**TELUSURI BAHAN**
(1) Sebutkan semua tokoh wayang yang namanya muncul dalam cerita tentang potret Dewa Ruci.
(2) Tuliskan lanjutan cerita tentang kakek dan potret Dewa Ruci, mulai setelah kalimat terakhirnya.

Sore bersama Kakek dan sepenggal kisah tentang potret Dewa Ruci
Ketika kejadian ini terjadi mungkin umurku baru 13 tahun waktu itu,yah aku ingat karena kakek meninggal ketika aku mulai masuk SMA.Cerita ini adalah sebuah cerita yang tidak bisa terlupakan seumur hidupku.Sebuah cerita tentang potret Bima dan Dewa Ruci di ruang tamu kakek.
Potret itu,entah
berapa tahun lamanya,tergantung disana.Ada dua wayang kecil yang dibungkus
diberi bingkai kaca seperti layaknya sebuah foto.Ukuran kedua potret itu
tidaklah besar,mungkin hanya sekitar 30 x 20 cm.Namun dari kedua potret itu,aku
belajar banyak hal.Sebuah pelajaran hidup yang tak pernah bisa kulupakan.
Potret pertama di
sebelah kiri adalah wayang bima yang agak aneh menurutku.Ia nampak dililit oleh
seekor ular besar berwarna kehijauan.Sedangkan dikanannya nampak seorang yang
sama dengan Bima namun tidak terlilit ular dan nampak lebih kecil tubuhnya.
Jujur,aku tidak
mengenal wayang terlalu baik.Aku mengenal beberapa tokoh wayang dan ceritanya
namun tidak dengan bentuk wayangnya.Menurutku,bentuk wayang itu
membingungkan.Aku tak bisa membedakan mana Arjuna atau Sadewa jika mereka
berbentuk wayang kulit.Begitu juga dengan kedua potret wayang yang tergantung
di ruang tamu kakek itu.
Aku mengenal kedua
tokoh itu ketika suatu sore kami mengobrol.Aku senang mendengarkan cerita kakek
tentang perjuanganya di masa lalu.Namun kali ini,cerita kakek agak
berbeda,suatu cerita yang menurutku terlalu filosofis waktu itu.Ia bercerita
bahwa potret di kiri itu adalah Bimasena alias Werkudara seorang satria kuat
yang pilih tanding,ia baru saja mengalahkan seekor naga ganas dari laut kidul
begitu cerita kakekku.

**INFORMASI YANG DIBERIKAN**
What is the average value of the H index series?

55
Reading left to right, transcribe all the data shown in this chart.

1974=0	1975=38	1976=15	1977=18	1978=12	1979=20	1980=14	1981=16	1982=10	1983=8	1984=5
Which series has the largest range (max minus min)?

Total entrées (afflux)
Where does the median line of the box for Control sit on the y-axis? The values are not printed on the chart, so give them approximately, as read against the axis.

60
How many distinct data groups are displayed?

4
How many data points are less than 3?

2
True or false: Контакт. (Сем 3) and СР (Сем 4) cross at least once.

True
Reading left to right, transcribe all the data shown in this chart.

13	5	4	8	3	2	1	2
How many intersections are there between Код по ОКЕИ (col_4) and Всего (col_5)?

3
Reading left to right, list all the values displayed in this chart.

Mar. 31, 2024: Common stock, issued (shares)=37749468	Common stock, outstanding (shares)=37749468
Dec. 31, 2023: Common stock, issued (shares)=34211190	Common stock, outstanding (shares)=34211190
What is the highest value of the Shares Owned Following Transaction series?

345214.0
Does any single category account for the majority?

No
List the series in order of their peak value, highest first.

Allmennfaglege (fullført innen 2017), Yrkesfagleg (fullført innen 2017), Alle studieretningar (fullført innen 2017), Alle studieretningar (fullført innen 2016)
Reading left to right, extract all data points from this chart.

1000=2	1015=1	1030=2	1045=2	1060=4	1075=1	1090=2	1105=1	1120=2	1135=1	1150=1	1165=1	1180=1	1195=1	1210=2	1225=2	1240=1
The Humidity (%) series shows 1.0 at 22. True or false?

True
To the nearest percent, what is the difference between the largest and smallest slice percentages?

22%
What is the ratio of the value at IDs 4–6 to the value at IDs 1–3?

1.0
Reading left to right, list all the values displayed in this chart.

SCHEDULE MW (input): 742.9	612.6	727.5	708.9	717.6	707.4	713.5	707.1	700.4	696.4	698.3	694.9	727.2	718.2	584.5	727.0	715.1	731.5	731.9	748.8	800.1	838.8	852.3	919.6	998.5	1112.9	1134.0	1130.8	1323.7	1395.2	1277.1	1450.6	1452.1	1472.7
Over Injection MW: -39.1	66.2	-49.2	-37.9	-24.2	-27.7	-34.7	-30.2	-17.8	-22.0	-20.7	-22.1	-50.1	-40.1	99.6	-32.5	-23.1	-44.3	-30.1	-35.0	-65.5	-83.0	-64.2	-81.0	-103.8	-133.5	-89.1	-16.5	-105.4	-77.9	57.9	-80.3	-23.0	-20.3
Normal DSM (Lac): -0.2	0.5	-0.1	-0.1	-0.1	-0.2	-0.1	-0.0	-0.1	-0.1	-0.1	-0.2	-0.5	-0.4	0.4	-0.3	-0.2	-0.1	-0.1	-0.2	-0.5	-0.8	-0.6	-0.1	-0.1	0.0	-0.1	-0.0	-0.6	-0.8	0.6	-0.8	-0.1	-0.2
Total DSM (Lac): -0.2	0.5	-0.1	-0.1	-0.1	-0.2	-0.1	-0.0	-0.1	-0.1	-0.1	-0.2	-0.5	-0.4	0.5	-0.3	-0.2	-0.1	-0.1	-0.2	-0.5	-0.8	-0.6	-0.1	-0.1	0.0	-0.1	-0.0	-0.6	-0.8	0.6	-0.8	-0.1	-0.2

**JAWABAN TUGAS**
(1)
- Bima (juga disebut Bimasena atau Werkudara)
- Dewa Ruci
- Arjuna
- Sadewa

(2)
Kemudian dengan
senyum lembutnya,sembari menghisap sebatang rokok tingwe (nglinting dewe),ia
melanjutkaan dengan bertanya "Taukah kau kenapa aku taruh foto itu tidak
simetris?".Memang waktu itu foto Dewa Ruci dipajang jauh lebih tinggi
dibandingkan dengan foto Bima di sebelah kiri."Aku menaruhnya
begitu,karena Bima adalah murid Dewa Ruci" begitu kata kakek.
Sejujurnya,aku
sendiri mulai paham maksud kakek.Aku telah mendengar cerita Bima dan Dewa Ruci
ketika aku masih kanak-kanak.Kalo tidak salah,kisah ini dimulai dengan tugas
yang diberikan pada bima untuk mencari air kehidupan.Dalam perjalannya Bima
membunuh 2 orang raksasa dan seekor naga penguasa lautan.Hal ini jugalah yang
menjelaskan kenapa foto wayang Bima disana nampak terlilit ular.
Namun,tentu saja
kakek paham aku sudah mengenal cerita ini.Nampaknya kakek ingin mengajariku
sesuatu yang lain.Sesuatu yang jauh lebih mendalam.Cerita kakek
dilanjutkan,dengan perkataan kakek bahwa air perwita (air kehidupan) pada
dasarnya hanyalah simbol.Ia bisa menyimbolkan apa saja.Bagi sebagian orang ia
menjadi simbol kesempurnaan kedekatan seseorang dengan Tuhannya,namun bagi
orang lain sepertimu (menunjuk padaku) ia bermakna pengetahuan yang sejati.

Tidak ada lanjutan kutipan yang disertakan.